▶ Work request:
All pictures are to be excluded when the data below is output verbatim.

▶ Supplied information:
+ + +

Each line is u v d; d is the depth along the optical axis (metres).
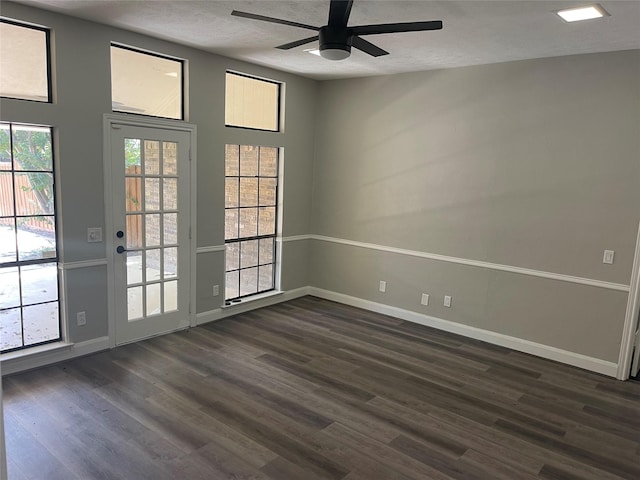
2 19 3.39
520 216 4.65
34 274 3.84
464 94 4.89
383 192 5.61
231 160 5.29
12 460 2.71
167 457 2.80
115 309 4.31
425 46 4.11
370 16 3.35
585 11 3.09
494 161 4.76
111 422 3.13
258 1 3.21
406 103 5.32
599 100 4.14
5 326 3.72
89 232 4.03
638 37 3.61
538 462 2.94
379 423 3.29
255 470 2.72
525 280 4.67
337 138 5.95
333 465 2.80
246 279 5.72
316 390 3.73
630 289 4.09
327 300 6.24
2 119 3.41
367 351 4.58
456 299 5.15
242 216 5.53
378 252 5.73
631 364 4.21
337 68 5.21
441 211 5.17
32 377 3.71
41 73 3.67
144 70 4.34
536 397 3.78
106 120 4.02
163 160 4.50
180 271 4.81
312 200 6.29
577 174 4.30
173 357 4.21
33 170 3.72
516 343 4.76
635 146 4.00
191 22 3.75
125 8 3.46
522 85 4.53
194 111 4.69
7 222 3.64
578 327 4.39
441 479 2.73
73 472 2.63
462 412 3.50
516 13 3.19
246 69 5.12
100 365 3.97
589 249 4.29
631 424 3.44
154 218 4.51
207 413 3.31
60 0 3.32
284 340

+ + +

▶ Task result:
Each line is u v d; d is the depth along the optical axis (metres).
2 19 3.39
520 216 4.65
34 274 3.84
464 94 4.89
383 192 5.61
231 160 5.29
12 460 2.71
167 457 2.80
115 309 4.31
425 46 4.11
370 16 3.35
585 11 3.09
494 161 4.76
111 422 3.13
258 1 3.21
406 103 5.32
599 100 4.14
5 326 3.72
89 232 4.03
638 37 3.61
538 462 2.94
379 423 3.29
255 470 2.72
525 280 4.67
337 138 5.95
333 465 2.80
246 279 5.72
316 390 3.73
630 289 4.09
327 300 6.24
2 119 3.41
367 351 4.58
456 299 5.15
242 216 5.53
378 252 5.73
631 364 4.21
337 68 5.21
441 211 5.17
32 377 3.71
41 73 3.67
144 70 4.34
536 397 3.78
106 120 4.02
163 160 4.50
180 271 4.81
312 200 6.29
577 174 4.30
173 357 4.21
33 170 3.72
516 343 4.76
635 146 4.00
191 22 3.75
125 8 3.46
522 85 4.53
194 111 4.69
7 222 3.64
578 327 4.39
441 479 2.73
73 472 2.63
462 412 3.50
516 13 3.19
246 69 5.12
100 365 3.97
589 249 4.29
631 424 3.44
154 218 4.51
207 413 3.31
60 0 3.32
284 340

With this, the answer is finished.